| To do |
Count the lines below that contain the word "SQUARE", and state only that number.

| Collected data |
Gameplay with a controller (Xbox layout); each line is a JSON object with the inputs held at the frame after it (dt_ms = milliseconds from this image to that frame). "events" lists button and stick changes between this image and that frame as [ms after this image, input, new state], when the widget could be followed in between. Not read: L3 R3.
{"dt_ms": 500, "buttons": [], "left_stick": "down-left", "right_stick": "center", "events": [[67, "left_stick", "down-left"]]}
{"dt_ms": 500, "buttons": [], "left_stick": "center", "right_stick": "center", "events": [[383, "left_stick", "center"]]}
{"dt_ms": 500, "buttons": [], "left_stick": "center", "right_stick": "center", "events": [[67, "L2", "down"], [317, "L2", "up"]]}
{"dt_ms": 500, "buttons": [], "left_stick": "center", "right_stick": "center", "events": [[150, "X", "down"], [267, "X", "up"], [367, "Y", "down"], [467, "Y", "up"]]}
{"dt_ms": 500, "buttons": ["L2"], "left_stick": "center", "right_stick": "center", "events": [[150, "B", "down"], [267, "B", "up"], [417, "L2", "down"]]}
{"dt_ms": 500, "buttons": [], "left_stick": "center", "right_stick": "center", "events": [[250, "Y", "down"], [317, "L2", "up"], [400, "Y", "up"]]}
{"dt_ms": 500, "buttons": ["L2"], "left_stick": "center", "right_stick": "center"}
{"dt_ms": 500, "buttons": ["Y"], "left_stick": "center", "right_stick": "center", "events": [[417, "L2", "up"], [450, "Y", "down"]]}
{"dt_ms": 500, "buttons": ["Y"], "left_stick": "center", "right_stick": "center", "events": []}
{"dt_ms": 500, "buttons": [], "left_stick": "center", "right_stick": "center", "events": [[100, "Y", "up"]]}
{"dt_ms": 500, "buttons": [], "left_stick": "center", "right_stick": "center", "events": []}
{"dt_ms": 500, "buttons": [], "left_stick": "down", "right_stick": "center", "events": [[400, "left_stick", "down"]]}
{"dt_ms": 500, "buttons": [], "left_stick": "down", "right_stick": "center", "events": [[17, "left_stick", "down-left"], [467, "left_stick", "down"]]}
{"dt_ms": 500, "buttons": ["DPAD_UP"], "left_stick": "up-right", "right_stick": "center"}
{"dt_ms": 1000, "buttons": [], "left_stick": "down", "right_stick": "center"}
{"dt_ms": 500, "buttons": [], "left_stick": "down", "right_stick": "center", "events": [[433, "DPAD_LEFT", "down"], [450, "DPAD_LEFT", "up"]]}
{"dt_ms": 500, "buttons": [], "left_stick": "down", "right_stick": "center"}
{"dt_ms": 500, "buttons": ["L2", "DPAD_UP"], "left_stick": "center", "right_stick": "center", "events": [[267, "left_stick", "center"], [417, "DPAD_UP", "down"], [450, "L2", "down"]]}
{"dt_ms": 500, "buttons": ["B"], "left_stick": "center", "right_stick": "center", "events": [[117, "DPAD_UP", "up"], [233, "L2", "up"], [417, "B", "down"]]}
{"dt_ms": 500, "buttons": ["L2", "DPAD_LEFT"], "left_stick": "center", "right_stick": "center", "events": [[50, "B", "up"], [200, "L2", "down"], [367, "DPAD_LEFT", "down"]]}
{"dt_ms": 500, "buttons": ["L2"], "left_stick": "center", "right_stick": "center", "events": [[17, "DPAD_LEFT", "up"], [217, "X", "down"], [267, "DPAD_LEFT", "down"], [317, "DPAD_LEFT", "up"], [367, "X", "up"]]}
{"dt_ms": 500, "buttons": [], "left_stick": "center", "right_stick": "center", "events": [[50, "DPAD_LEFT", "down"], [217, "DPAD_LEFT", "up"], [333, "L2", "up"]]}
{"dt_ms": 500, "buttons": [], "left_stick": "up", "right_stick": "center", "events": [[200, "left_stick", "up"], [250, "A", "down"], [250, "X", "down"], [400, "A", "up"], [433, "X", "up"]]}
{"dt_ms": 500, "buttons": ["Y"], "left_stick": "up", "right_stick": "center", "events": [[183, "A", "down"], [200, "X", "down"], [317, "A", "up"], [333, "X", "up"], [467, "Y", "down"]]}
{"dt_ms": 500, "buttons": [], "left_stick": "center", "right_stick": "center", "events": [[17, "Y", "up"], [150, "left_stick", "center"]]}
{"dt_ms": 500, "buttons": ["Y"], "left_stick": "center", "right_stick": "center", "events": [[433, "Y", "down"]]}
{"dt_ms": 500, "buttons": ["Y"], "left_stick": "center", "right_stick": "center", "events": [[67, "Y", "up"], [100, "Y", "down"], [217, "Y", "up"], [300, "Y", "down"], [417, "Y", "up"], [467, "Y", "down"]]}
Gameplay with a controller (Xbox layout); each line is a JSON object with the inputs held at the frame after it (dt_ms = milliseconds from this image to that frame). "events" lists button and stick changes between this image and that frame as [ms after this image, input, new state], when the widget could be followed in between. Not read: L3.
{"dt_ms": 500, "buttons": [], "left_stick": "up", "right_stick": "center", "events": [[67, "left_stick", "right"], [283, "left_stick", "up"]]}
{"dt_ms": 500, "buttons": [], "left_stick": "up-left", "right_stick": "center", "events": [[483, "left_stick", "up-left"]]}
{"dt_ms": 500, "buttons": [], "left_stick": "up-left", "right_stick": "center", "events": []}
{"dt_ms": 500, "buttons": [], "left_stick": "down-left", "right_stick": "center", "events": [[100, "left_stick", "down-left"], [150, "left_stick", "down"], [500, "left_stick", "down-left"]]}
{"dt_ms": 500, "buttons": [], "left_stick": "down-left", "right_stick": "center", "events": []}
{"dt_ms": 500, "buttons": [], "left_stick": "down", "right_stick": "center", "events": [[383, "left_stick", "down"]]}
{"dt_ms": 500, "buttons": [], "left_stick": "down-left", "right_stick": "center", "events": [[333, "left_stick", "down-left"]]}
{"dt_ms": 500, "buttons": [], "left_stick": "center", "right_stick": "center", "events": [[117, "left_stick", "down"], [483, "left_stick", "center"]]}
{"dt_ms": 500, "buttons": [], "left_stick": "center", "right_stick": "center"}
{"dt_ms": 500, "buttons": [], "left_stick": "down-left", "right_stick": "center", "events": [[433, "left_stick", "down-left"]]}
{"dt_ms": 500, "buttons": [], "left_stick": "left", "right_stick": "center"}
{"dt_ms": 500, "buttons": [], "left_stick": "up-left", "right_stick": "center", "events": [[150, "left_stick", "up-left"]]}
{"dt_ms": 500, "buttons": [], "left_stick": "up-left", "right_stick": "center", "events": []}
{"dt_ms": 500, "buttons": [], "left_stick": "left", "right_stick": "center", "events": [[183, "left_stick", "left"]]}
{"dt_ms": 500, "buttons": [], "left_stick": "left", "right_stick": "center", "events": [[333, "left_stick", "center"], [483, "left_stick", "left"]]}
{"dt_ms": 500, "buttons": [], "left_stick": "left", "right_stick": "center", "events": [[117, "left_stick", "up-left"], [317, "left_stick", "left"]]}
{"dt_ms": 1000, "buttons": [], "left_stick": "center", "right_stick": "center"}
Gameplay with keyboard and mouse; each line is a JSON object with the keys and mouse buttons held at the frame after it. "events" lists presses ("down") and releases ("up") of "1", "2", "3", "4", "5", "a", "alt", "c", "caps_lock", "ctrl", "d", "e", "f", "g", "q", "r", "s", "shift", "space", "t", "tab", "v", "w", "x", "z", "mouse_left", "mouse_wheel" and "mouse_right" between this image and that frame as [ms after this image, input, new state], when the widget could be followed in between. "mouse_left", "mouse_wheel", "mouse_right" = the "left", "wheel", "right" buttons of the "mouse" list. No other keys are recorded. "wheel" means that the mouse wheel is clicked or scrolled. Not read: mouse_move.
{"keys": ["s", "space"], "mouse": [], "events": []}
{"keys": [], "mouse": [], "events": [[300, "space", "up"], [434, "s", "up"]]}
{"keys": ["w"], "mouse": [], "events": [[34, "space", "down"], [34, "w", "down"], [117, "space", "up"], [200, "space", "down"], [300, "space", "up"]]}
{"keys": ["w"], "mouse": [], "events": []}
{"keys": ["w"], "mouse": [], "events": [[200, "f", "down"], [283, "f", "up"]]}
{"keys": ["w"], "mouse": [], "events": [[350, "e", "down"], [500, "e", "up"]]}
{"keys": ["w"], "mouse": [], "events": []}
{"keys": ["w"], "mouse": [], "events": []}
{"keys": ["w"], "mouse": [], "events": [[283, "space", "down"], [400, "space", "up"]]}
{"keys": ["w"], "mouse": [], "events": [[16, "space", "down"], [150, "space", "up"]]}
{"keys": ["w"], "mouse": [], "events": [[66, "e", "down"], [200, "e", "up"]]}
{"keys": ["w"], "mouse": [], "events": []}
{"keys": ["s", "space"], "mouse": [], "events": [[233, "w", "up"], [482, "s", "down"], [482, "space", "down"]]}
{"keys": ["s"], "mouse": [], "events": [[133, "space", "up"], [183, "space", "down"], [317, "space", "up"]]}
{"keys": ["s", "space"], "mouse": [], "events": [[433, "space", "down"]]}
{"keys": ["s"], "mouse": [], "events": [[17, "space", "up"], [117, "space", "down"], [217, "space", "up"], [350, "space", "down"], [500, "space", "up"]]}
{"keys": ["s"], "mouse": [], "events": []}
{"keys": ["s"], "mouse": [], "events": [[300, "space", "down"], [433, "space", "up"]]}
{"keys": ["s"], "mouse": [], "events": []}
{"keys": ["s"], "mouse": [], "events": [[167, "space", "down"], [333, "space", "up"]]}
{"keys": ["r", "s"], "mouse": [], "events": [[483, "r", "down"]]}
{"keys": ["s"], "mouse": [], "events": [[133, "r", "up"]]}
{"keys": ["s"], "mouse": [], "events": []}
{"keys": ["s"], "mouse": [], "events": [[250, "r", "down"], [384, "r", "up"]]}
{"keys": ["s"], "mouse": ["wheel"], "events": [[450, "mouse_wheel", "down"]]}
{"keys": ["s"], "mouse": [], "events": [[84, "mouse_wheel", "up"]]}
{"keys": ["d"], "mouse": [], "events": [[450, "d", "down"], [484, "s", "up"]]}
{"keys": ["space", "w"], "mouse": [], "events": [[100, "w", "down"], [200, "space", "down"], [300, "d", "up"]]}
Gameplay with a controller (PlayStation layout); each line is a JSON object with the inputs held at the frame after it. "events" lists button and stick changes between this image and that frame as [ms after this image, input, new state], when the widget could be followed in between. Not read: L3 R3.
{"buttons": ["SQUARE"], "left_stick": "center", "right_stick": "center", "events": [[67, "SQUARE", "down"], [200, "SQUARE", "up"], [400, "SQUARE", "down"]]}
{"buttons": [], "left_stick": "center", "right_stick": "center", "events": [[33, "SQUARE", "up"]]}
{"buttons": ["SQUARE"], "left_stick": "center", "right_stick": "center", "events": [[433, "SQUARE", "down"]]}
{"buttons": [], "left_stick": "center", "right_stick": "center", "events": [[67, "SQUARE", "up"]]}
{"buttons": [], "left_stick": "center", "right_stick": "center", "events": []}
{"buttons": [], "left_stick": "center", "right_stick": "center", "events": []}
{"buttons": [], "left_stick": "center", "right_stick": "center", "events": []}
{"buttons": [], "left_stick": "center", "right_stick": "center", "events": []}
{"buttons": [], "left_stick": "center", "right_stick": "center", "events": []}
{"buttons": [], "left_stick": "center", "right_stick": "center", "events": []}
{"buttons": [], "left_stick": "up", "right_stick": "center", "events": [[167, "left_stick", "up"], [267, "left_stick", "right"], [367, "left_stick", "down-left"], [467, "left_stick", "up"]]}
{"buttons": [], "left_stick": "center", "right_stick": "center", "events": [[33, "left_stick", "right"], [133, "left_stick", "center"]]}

| Finished task |
4